## READING TEXT
%%
Michael Jackson-The First Solo Career

Photo of JACKSON FIVE and Michael JACKSON

Michael Jackson shared one major thing in common with fellow Motowner Stevie Wonder: both of them had two distinct solo careers. Stevie’s was as a child prodigy musician who mostly played harmonica and bongos. And only singing a little bit. Of course his breakthrough was still on the Motown label. But on independent, fully adult terms. Michael had his first career in his early/mid teens on Motown as well. He differs from Stevie mainly in that his adult solo breakthrough came through the guidance of Quincy Jones and his crew of musicians. And it happened on the Epic label rather than Motown.

Michael’s solo career on Motown was linked very closely to the Jackson 5ive’s. His brothers often continued to sing backup for him during this time. And he continued to work with the writers and producers who made up The Corporation-the creative team who helped to create the Jacksons’ sound while they were on Motown. In addition to providing the teenage Michael with fresh new material,they also developed his strong vocal ability into that of an interpretive singer-even as his voice began to change. And it’s that first solo career (from 1972 to 1975) that I want to represent Michael Jackson with today.


“I Wanna Be Where You Are”/1972

This is probably my personal favorite of Michael’s solo hits from before his voice really changed. The rhythm guitar/harpsichord heavy uptempo funkiness has a strong J5 flavor still. But Leon Ware and T-Boy Ross’s songwriting has a lot of those jazzy chord changes,from major to minor,that Stevie Wonder and Smokey Robinson were using at the time. Michael handles the melodic complexity of the song with seeming ease and emotional power.

“Ain’t No Sunshine”/1972

With it’s fuzzed out guitar and slow shuffling beat,this Bill Withers cover comes instrumentally right out of the early P-Funk albums from Funkadelic in 1970-71. But it’s raw blusiness is slickened up far more than anything George Clinton was doing at this time. Always loved Michael’s spoken intro where he says “you ever want something that you know you shouldn’t have? The more you know shouldn’t have it,the more you want it”.

“People Make The World Go ‘Round”/1972

One thing that really makes this song stand out as an interpretation is how much different it is from the Stylistics original. Thom Bell’s slow tempo is raised up a notch,and the music is a more less orchestrated. Not only that but the lyrics are simplified,to the point of being totally altered,to make more sense that a 14 year old is singing it. It was a moment when someone else’s song was tailored more to Michael’s maturity level-rather than the more experienced and adult sociopolitical elan of the original.

“Shoo-Be-Doo-Be-Doo-Da-Day”/1972

This Stevie Wonder interpretation is amazing. It sounds based more on the faster,more clavinet driven live versions Stevie performed in the late 60’s than the studio original. Also Michael begins utilizing more of the vocal hiccups and ad libs from his Epic era solo career here. What shocked me is to hear the chorus at the very beginning sung in Michael’s fully changed adult voice,but the rest in his higher childhood one. Almost as if vocal parts were recorded at totally different times.
%%
## GIVEN MATERIAL
%%
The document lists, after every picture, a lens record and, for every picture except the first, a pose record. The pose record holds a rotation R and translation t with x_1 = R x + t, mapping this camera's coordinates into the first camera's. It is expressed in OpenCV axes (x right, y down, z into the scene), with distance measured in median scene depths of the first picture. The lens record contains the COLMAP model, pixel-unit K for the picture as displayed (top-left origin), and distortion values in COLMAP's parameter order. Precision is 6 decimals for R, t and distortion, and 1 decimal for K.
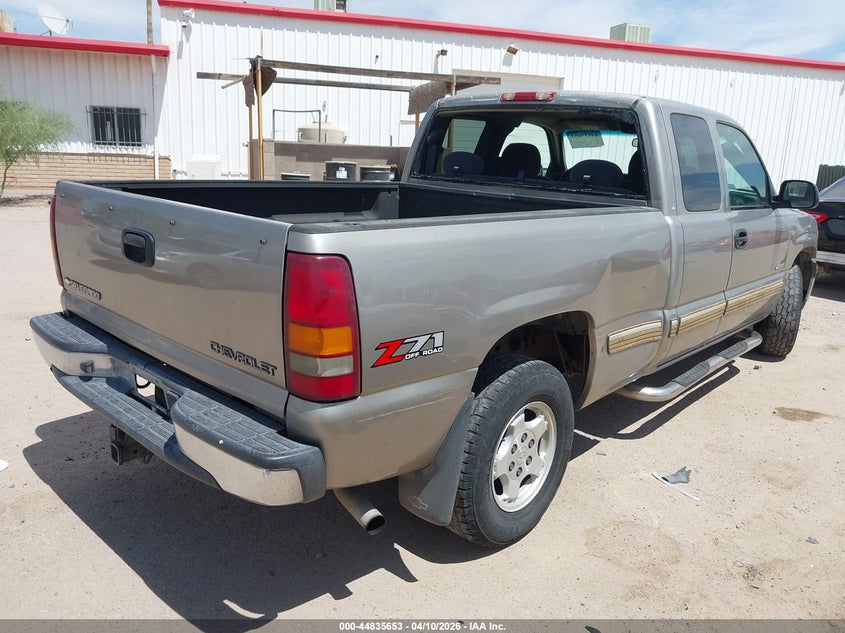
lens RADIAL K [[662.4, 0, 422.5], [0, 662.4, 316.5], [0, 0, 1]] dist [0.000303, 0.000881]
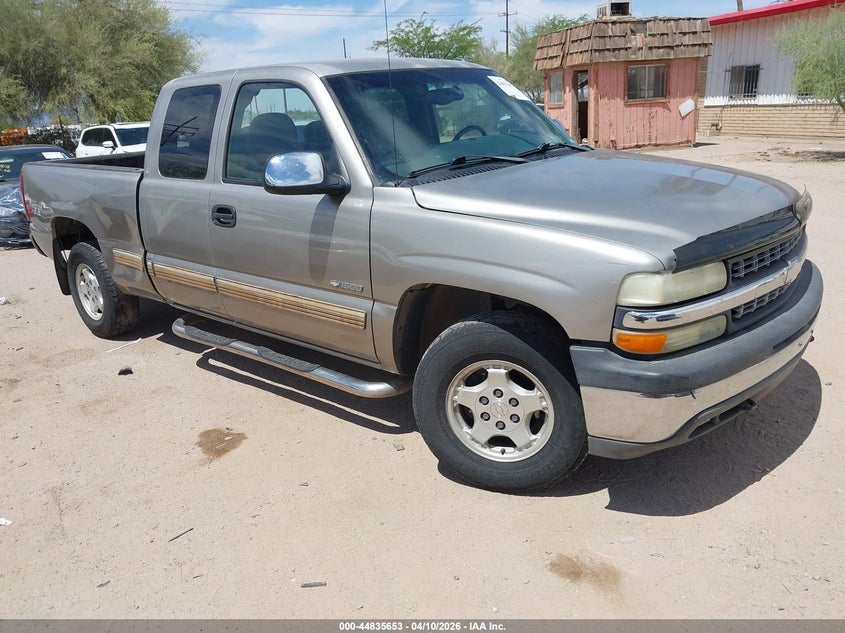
%%
## WORK INSTRUCTION
From the piece on Michael Jackson's first solo career, pull out the passage starting at "This Stevie Wonder" and ending at "totally different times.", reproducing it word for word.

## ANSWER SPACE
This Stevie Wonder interpretation is amazing. It sounds based more on the faster,more clavinet driven live versions Stevie performed in the late 60’s than the studio original. Also Michael begins utilizing more of the vocal hiccups and ad libs from his Epic era solo career here. What shocked me is to hear the chorus at the very beginning sung in Michael’s fully changed adult voice,but the rest in his higher childhood one. Almost as if vocal parts were recorded at totally different times.